We need to find a way of quantifying the benefits of "cyberinfrastructure"--the technology that underpins and enables eScience. We need this information if we are to justify spending on infrastructure (or not), decide what infrastructure to build, and understand how to improve the infrastructures that we have.
But quantifying benefits is hard.
An anecdote: In building the Globus-based Earth System Grid (ESG: see the picture for participating sites) we put a lot of effort into
instrumentation and quantifying usage. Thus we can know
that our more than 3000 registered users have downloaded more than 100 Terabytes of climate
simulation data. Yet this data does not provide any real insight into
whether the people downloading that data found it useful--or did anything useful with it. We did survey users, and got useful information, but response rates were low.

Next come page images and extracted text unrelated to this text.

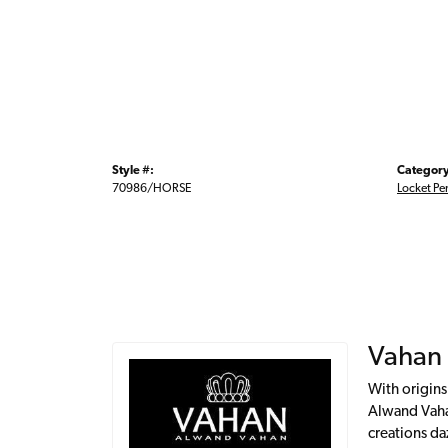
Style #:
Category
70986/HORSE
Locket Pe
Vahan
With origins
Alwand Vahan
creations da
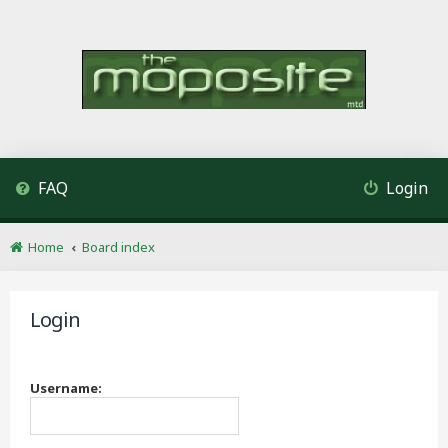
FAQ
Login
Home
Board index
Login
Username:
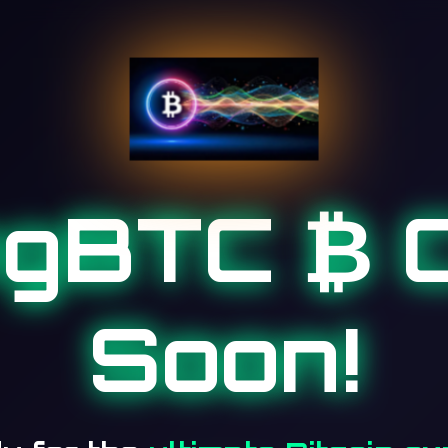
ngBTC ₿ 
Soon!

Fortunately, one of the two data collections made accessible via ESG was the International Panel on Climate Change (IPCC) assessment simulation data, and the IPCC team was able to document that over 300 scientific papers had been produced [by early 2006] from data downloaded from ESG.
However, we can't always get such nice data. Thus, we may ask: What metrics are important? What data do we need? What is feasible to get? How do we get it? What can it tell us (and what not)?
I think we need to learn how to build infrastructures that can collect this sort of information automatically. We should involve social scientists in designing such systems and in assessing their effectiveness.